For the second time in four years, Gonzalez drew the wrath of vaccine skeptics by pushing a bill to tighten mandatory vaccination requirements to attend school.

Her first bill, SBill 277 in 2015, removed parents’ ability to skip vaccines because of personal beliefs. The most recent bill, Senate Bill 276, passed this fall, makes it harder for parents to get medical exemptions from doctors. She co-authored the legislation; the principal author was Sen. Richard Pan, D-Sacramento.

Christine Hilldebrandt, the founder of A Voice for Choice, which advocates for parental choice on vaccines, said that while she admires Gonzalez as a strong leader, she believes she doesn’t always look at both sides of the legislation she advocates.

“She doesn’t want to go deep into both sides and work out why there is so much uproar,” Hildebrandt said.

“I’ve never had the level of threatened violence as on this one (SB 276).” — Lorena Gonzalez

Some vaccine skeptics have taken to social media to attack Gonzalez. One of the most well known is former “Saturday Night Live” cast member Rob Schneider, who has feuded with her on Twitter over several years.

“Where would it take us if we really believed that vaccines were bad? Welcome back polio, measles and whooping cough?” — Lorena Gonzalez

Gonzalez said she knew she was going to face opposition but said she was surprised by the personal nature of the attacks including hounding of her children on Instagram.

“It’s a very small minority of people but they’re very loud,” she said. “I’ve never had the level of threatened violence as on this one. It was a little more than many of us are used to in politics or in life.” 
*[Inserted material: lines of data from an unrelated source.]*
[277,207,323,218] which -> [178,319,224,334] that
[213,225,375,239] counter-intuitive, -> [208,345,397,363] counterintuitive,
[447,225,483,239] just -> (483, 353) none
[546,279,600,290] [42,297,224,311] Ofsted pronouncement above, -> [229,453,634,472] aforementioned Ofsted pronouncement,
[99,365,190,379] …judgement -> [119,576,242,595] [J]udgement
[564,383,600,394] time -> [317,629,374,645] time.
While Gonzalez sympathizes with mothers who are concerned about toxins in the vaccines, she said that it was clear to her that medical professionals had the right argument. “Where would it take us if we really believed that vaccines were bad?” she said. “Welcome back polio, measles and whooping cough?”

Gonzalez said she is glad that she has a strong family she can retreat to in the middle of the challenging life of politics.
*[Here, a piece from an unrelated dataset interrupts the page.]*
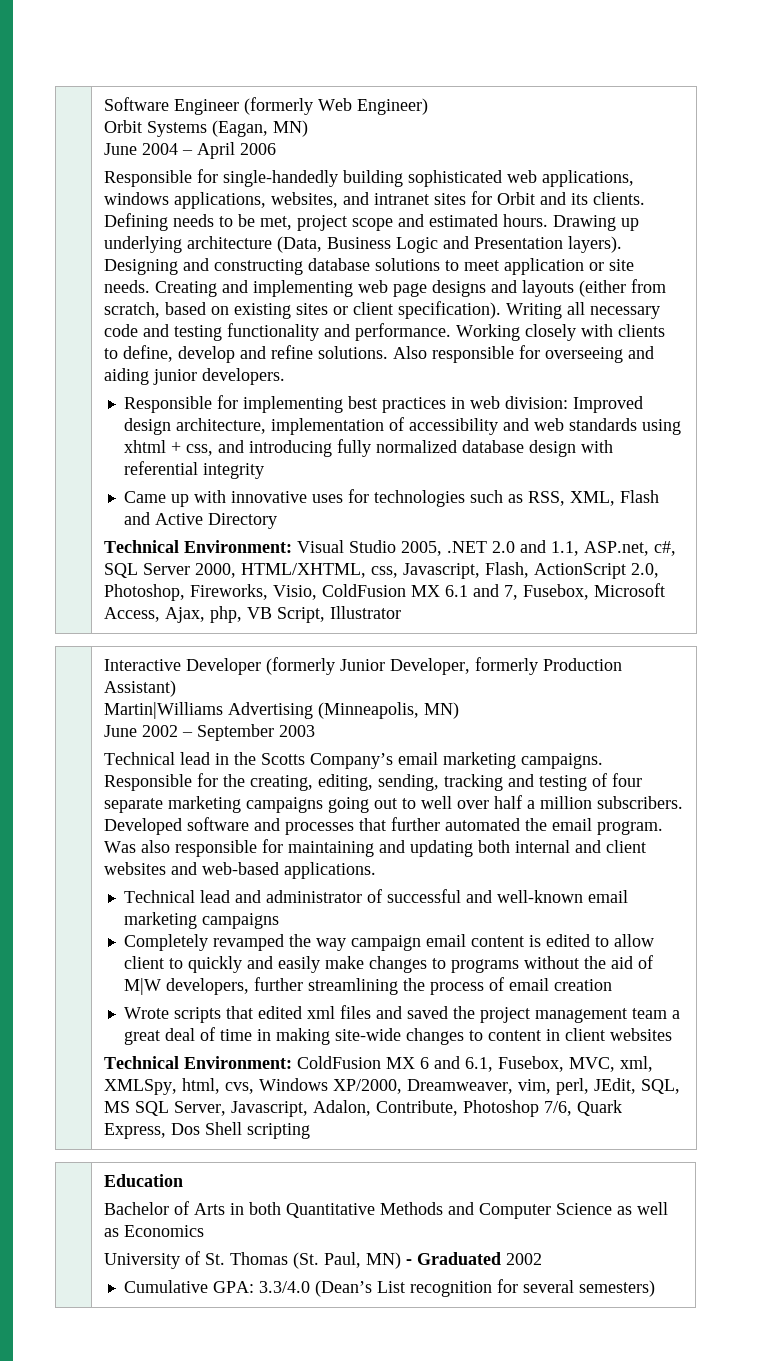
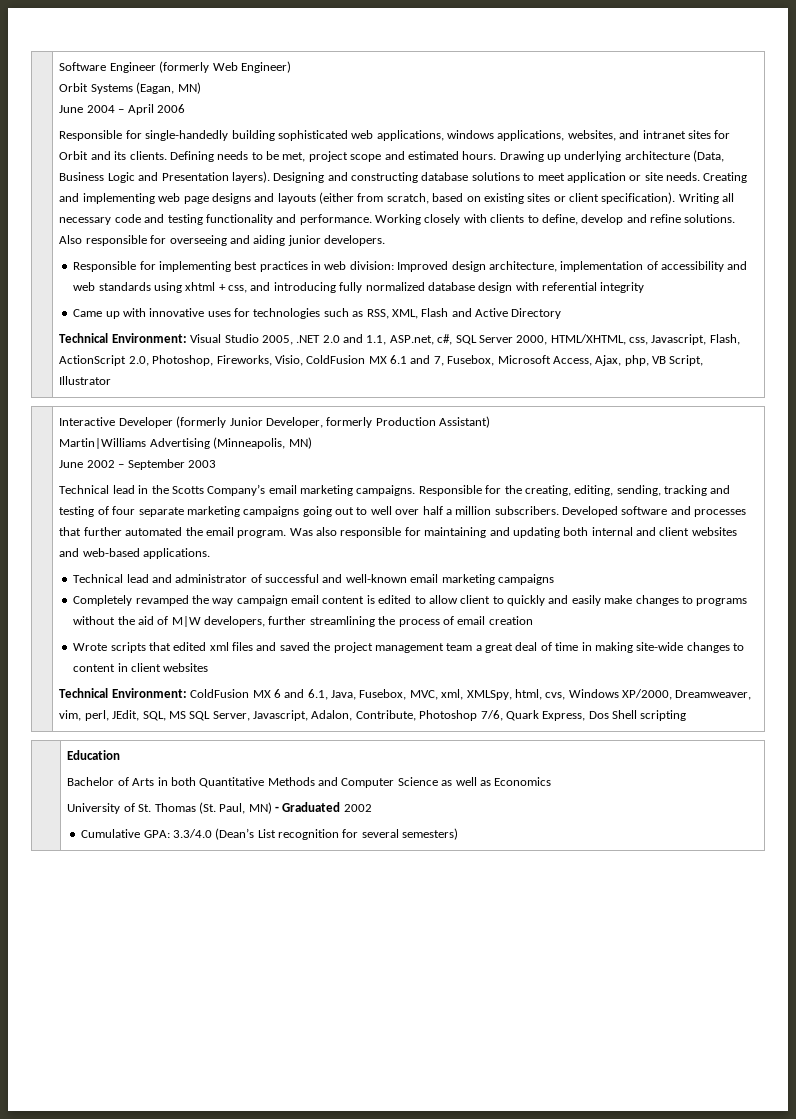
(494, 1064) none -> [331,690,357,700] Java,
She married San Diego Supervisor Nathan Fletcher in 2017 and likes proclaiming her love for him on social media. She recently tweeted this about him, along with a photo of him sleeping: “Ladies, find yourself a man who is your BFF and comes out of town with you when you have to work — just to support you and sits through a multi-hour delay at the airport without even complaining. I simply love this sleepy one.”

Between them, the couple have five children ages eight to 23. “Most of my fun is spending time with my family,” she said. “We love to go camping, go to the beach a lot, swim. They’re all water obsessed.”

On the rare times they can get away, she and her husband like to visit presidential libraries and state capitols.

Gonzalez is excited for the presidential race and recently endorsed Elizabeth Warren though she says she will happily vote for any of the Democratic candidates against President Trump. She looks forward to working along with the Democratic presidential candidate to continue helping working people.

“We can rebuild this middle class and the United States,” she said.

Ed’s Note: Corrects 17th graf to show Gonzalez was co-author of the vaccination legislation. Includes men as sexual abuse victims, 9th graf.